Task item →
A single number is the answer: the count of lines in the listing below that contain "Left".

+---+

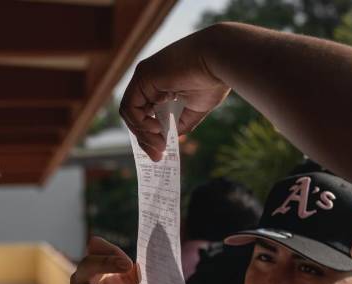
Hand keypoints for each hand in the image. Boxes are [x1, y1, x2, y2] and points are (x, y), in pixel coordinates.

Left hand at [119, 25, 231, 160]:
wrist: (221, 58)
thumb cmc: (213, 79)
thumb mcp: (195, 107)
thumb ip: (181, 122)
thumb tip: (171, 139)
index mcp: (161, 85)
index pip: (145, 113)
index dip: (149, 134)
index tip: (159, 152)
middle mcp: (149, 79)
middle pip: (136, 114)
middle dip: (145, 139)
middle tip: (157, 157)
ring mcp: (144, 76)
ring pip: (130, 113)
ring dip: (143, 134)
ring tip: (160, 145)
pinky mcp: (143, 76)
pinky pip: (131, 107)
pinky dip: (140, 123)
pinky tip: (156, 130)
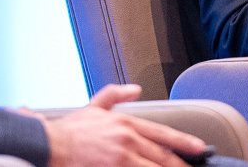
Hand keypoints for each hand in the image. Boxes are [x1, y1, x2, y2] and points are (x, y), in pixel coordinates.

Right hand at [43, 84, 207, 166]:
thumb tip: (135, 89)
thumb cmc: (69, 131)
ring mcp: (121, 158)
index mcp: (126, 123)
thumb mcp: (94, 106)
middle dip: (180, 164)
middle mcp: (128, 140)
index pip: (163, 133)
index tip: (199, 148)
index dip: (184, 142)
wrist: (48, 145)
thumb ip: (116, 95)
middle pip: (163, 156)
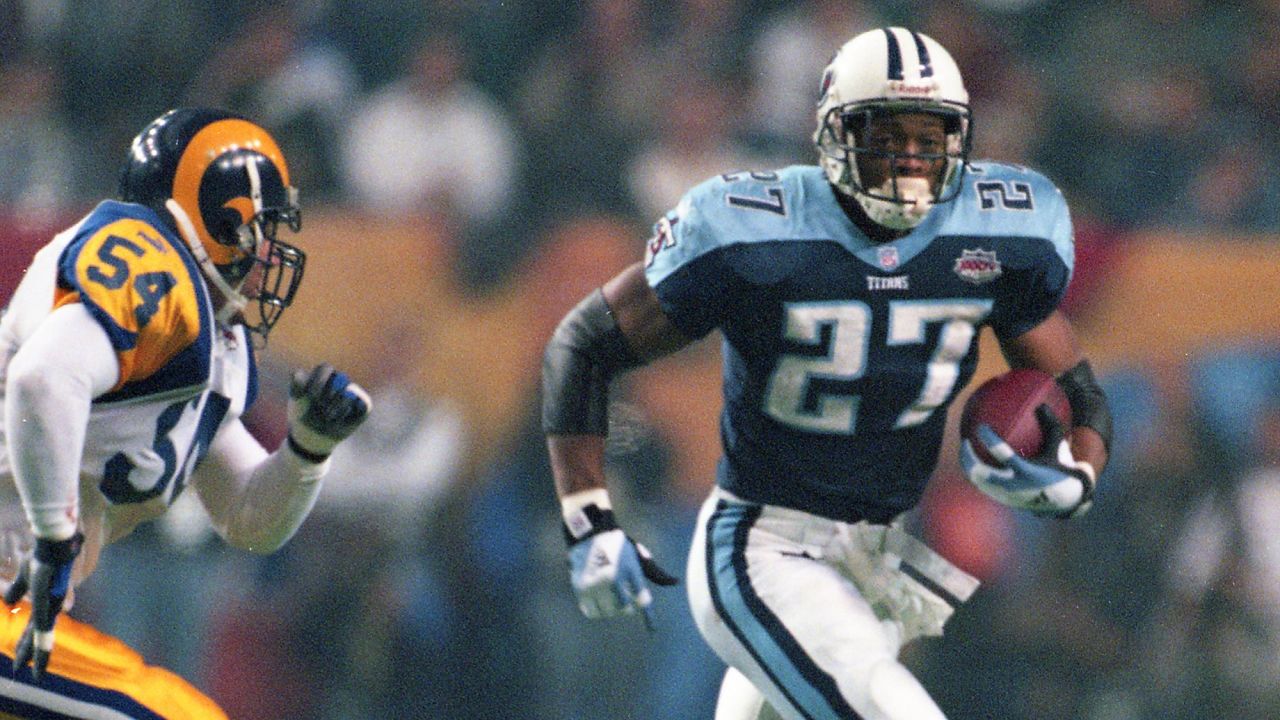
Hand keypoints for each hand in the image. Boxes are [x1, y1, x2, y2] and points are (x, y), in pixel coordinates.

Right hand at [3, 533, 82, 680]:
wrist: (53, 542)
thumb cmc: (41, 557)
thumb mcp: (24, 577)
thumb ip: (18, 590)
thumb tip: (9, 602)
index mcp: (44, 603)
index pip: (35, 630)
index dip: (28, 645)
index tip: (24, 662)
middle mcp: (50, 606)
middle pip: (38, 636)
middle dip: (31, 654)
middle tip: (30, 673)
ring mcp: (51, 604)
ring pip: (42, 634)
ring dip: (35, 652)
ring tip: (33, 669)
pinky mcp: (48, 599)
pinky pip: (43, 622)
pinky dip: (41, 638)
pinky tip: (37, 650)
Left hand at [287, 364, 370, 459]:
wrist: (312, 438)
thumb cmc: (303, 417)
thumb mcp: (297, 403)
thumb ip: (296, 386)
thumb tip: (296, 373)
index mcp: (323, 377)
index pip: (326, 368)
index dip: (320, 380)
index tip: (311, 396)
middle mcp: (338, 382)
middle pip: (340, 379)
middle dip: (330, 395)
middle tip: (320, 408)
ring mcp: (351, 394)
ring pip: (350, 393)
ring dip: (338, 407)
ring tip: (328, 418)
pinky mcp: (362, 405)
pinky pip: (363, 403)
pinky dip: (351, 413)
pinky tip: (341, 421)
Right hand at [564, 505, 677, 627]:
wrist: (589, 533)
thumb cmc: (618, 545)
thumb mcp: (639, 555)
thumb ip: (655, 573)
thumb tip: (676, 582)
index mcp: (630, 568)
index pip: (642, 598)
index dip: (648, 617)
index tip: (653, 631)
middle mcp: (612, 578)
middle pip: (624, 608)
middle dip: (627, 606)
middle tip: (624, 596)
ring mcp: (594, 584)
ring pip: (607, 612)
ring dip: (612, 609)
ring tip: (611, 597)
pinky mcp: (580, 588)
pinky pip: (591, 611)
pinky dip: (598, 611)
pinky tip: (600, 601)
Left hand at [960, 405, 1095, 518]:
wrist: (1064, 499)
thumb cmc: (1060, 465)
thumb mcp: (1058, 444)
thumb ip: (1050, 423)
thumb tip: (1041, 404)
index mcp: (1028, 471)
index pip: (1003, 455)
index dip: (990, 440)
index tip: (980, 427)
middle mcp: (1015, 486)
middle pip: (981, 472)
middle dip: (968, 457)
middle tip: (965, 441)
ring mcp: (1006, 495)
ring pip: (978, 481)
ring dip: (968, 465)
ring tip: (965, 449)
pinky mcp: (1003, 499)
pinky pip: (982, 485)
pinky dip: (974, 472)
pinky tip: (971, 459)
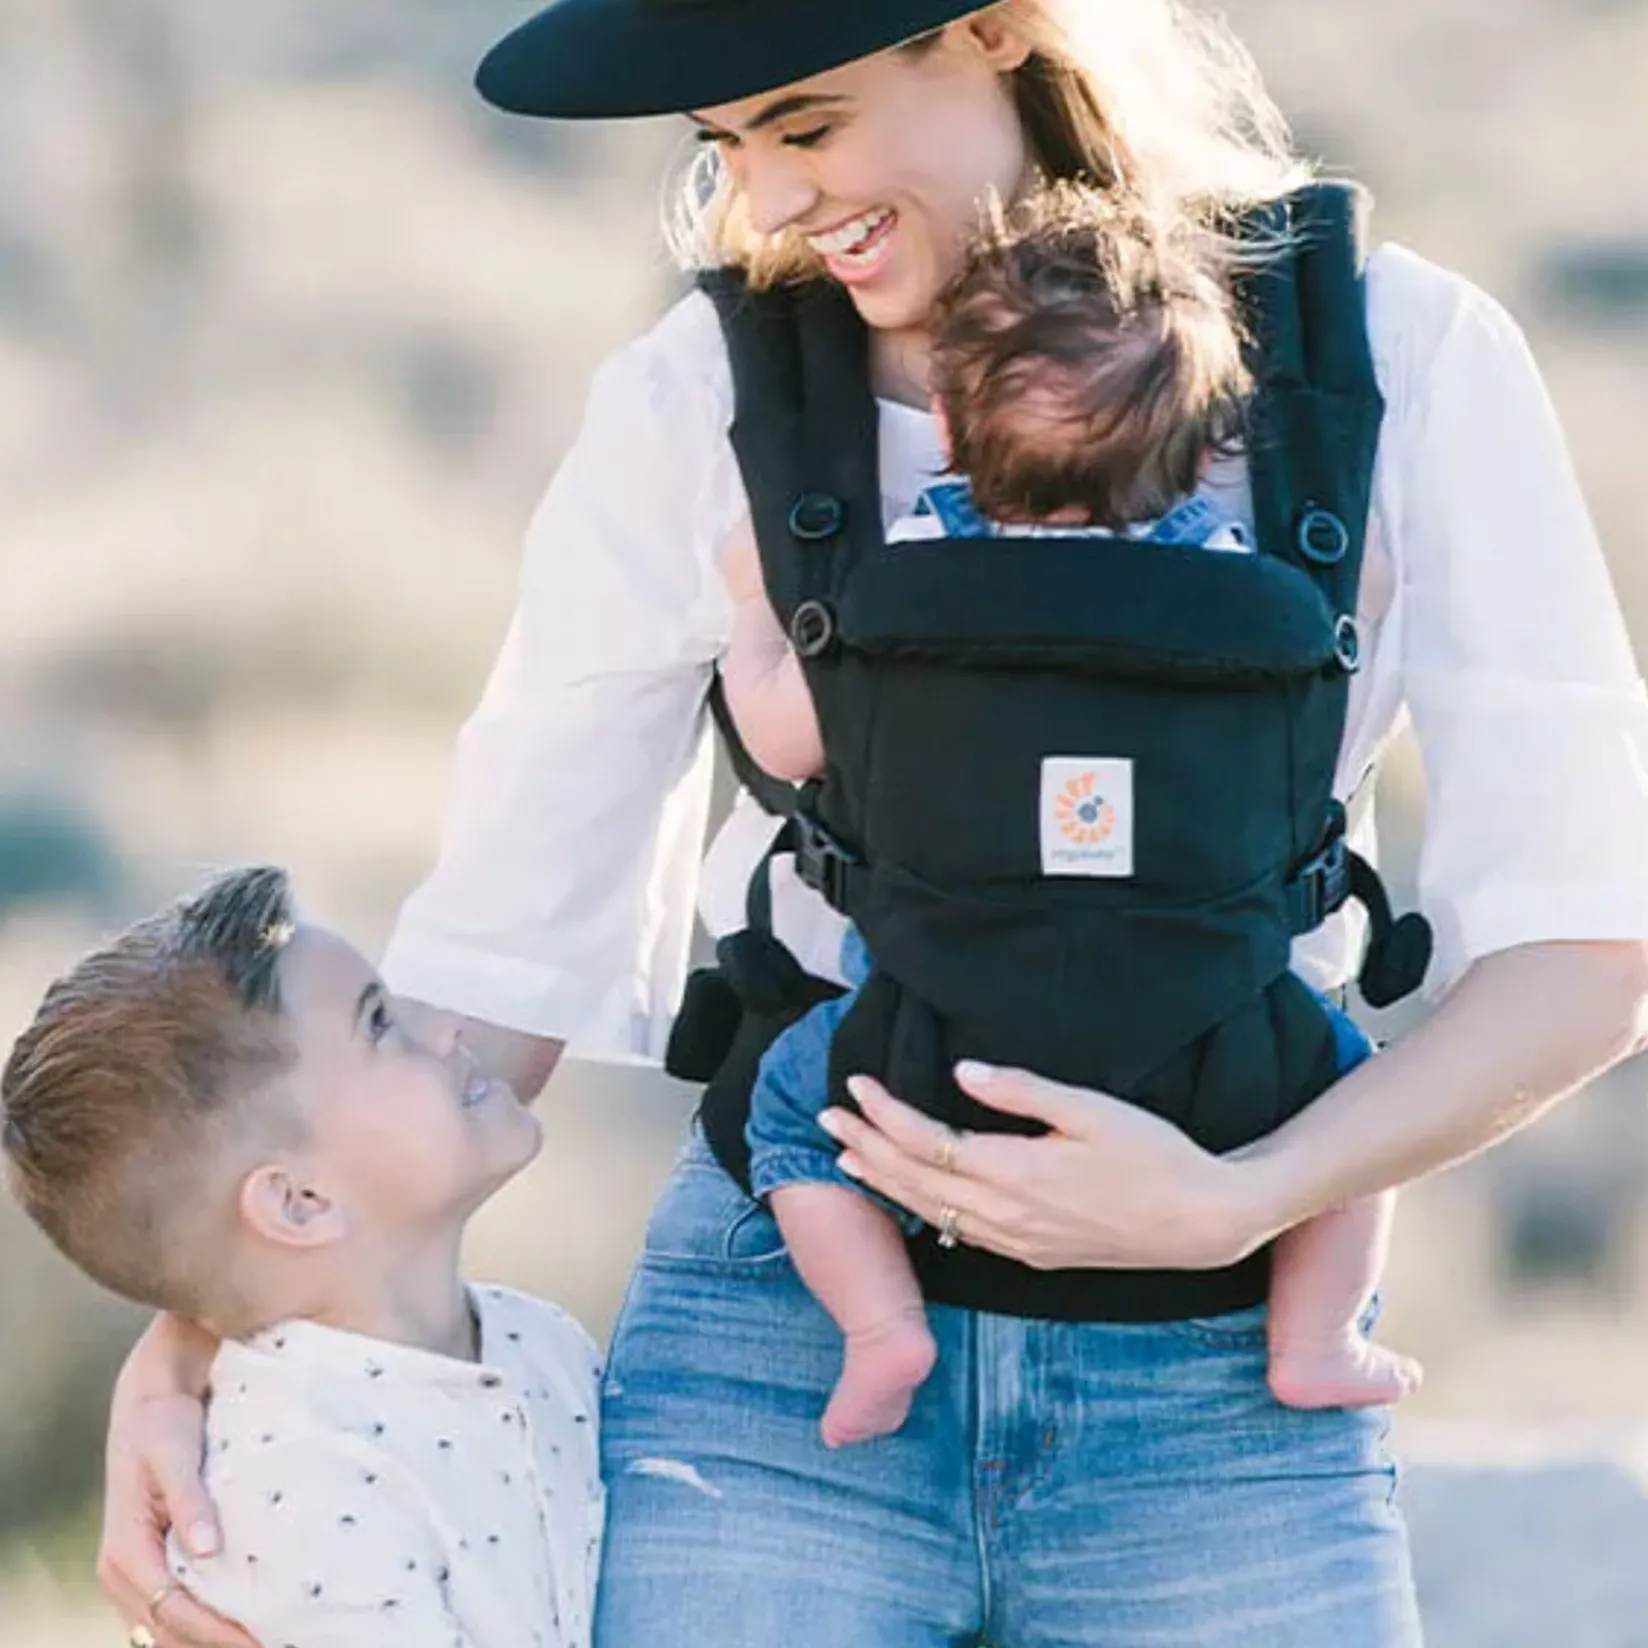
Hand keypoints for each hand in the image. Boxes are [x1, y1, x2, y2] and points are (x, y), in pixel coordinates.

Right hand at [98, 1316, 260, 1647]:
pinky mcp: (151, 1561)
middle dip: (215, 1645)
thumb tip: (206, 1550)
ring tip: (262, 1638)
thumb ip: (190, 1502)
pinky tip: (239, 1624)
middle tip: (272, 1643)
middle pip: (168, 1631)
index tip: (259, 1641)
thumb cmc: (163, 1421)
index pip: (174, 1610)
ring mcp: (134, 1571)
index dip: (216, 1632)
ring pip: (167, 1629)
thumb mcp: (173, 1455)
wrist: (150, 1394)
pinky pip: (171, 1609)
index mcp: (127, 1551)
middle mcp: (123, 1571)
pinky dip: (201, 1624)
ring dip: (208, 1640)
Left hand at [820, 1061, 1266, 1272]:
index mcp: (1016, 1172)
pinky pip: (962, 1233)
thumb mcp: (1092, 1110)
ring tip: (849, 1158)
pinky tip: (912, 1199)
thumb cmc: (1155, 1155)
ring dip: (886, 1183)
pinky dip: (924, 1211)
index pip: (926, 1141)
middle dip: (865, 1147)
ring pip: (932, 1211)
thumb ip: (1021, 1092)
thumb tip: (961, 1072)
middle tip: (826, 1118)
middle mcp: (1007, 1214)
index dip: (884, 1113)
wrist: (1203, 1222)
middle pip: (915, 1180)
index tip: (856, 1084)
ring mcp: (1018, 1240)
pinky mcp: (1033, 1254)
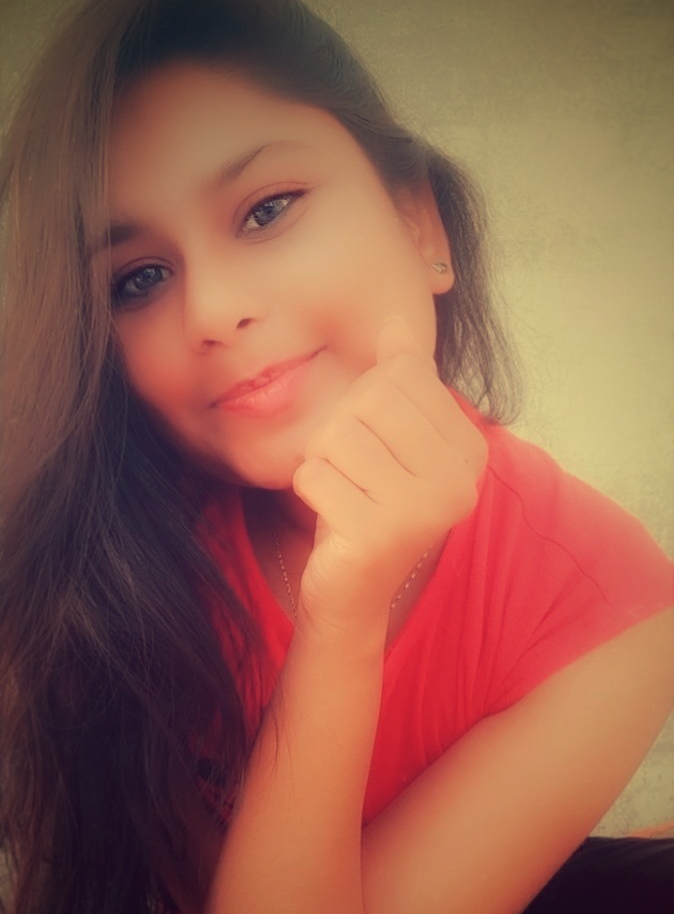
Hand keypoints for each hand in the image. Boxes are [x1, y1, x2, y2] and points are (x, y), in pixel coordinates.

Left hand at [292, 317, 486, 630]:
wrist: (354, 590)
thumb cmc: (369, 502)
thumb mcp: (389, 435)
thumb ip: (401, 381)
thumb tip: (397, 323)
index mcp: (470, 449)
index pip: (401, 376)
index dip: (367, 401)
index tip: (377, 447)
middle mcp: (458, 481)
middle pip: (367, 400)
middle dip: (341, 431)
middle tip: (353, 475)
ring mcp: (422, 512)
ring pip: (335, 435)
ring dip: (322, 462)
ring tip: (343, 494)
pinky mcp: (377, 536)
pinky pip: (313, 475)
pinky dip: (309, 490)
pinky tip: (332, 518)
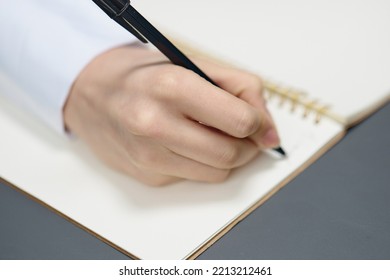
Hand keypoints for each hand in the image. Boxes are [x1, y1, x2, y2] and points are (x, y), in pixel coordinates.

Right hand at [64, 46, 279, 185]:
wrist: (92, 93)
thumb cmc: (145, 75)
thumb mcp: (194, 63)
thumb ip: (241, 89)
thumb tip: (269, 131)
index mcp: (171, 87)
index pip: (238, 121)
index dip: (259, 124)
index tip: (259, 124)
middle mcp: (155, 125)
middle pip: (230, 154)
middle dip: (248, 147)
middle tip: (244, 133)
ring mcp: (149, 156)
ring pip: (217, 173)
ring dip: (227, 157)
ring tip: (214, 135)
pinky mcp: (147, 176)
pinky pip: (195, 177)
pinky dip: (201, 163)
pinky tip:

+---+

Reply →
5